Kosta de Alhabaite

Nortenho, do Condado Portucalense

Se em 1628 os Portuenses foram os primeiros a revoltar-se contra o domínio dos Filipes, está na hora de nos levantarmos de novo, agora contra a corrupçao, o centralismo e colonialismo lisboeta!

O conspiracionismo illuminati que inventou o conceito de nacional-benfiquismo chegou à The NewYorker

Benfica officials mapped out a five-year plan to “dominate the external environment” and increase the club’s power over Portugal’s politicians, journalists, and justice system. ouviste ANA PERES?

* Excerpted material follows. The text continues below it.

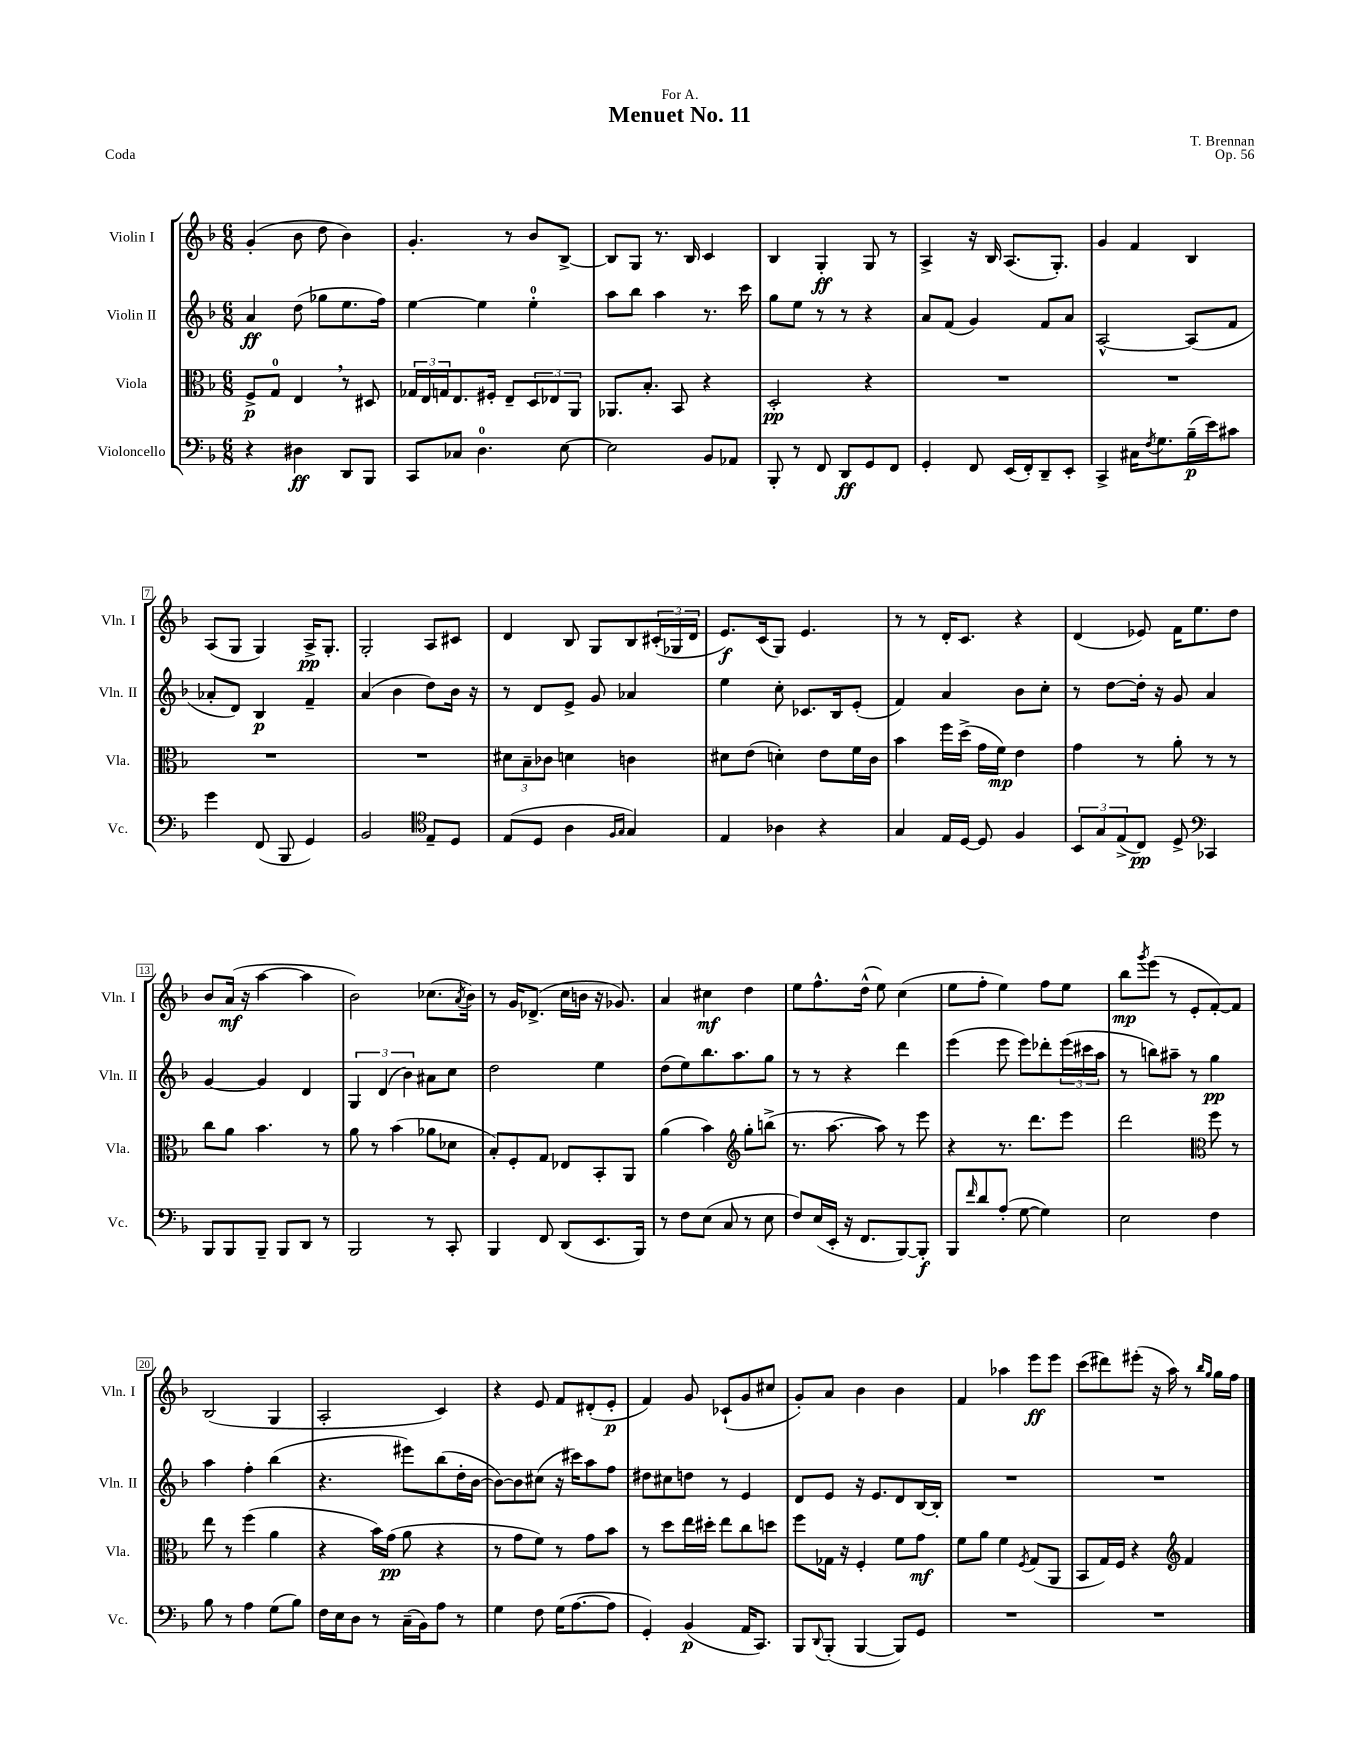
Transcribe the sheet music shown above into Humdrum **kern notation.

In Portugal, too, interest in Football Leaks had fallen away. After the initial stories about Sporting Lisbon and F.C. Porto, the platform had focussed mainly on the sport’s larger leagues. But, on a Tuesday afternoon that April, Francisco Marques, the communications director for F.C. Porto, was leaving a restaurant near Porto’s stadium when he received a message from an encrypted e-mail platform called Tutanota. It appeared to include an internal media-briefing document belonging to Benfica, F.C. Porto’s archrival. Marques asked the sender how he could be sure that it was real. “I think the attached images will suffice,” the source wrote, including screenshots of three Benfica officials’ in-boxes. One image had been taken in the previous half hour. A few days later, Marques received about twenty gigabytes of internal Benfica e-mails.
The rivalry between Benfica and F.C. Porto contains multitudes. It is the south against the north; the capital against the rest; cosmopolitan glamour against honest toil. Between them, the clubs have won the Portuguese league sixty-five times. In a country of ten million people, Benfica claims to have six million supporters, an assertion that gives rise to the idea that it is the most powerful institution in the country. Supporters of other clubs refer to Benfica as the Octopus and to the supposed shadowy nature of its influence in Portuguese society as Benfiquistão, or Benficastan. When I asked Marques whether he considered returning the e-mails, he laughed. “No,” he said. “This is a war.”
Marques has a show on Porto’s TV channel, and in the weeks that followed he began to read the Benfica e-mails aloud on the air. He excluded personal gossip and salacious material, and focussed on evidence of Benfica’s attempts to control the Portuguese game. In one instance, he shared secret briefings distributed to pro-Benfica commentators on Portuguese TV. In another, he read an e-mail correspondence referring to the “priests”—a group of eight referees who could be relied on to favor Benfica at decisive moments—which ended, “Now delete everything.” There was a PowerPoint presentation, from June, 2012, in which Benfica officials mapped out a five-year plan to “dominate the external environment” and increase the club’s power over Portugal’s politicians, journalists, and justice system. “Now it is public,” Marques said. “It is not fair. The competition is not fair.”
In early June, Marques handed the Benfica e-mails to the police. He had wondered whether they were connected to Football Leaks in some way. The source described himself as a Porto fan but a critic of the club’s president. On the afternoon of July 12th, Marques received a Tutanota e-mail with four attachments, concerning a deal that Benfica had struck on land taxes around its stadium, in Lisbon. Marques never heard from the source again.
On October 19th, the police raided Benfica’s Estádio da Luz, in northern Lisbon. Six weeks later, the leaks started again. This time, the source simply posted the club’s e-mails, unedited, on a blog titled O Mercado do Benfica, or the Benfica Market. “There were many dirty things,” Marques told me. The e-mails contained medical records and conversations between club officials and their wives, along with player contracts, tactical reports, and the club’s internal finances. A senior Benfica official compared the leaks to being under a terrorist attack. “We don’t know when it comes, the next one, where it comes from, or what sort of missile it is,” he said. “We don’t know anything.” The police raided the club’s offices twice in the early months of 2018. That March, the head of Benfica’s legal department, Paulo Gonçalves, was arrested on suspicion of bribing three judicial officials to provide him with updates on the case.
The Benfica scandal, the biggest in Portuguese soccer in recent decades, has driven the enmity between the clubs to new heights. Benfica is currently suing F.C. Porto, seeking seventeen million euros in damages. When Marques dropped me off at my hotel in Porto, he showed me his phone, which each day is deluged with messages from Benfica fans, promising to kill him. “It changed my life,” he said, not entirely unhappily. “Now I can’t go to the south.”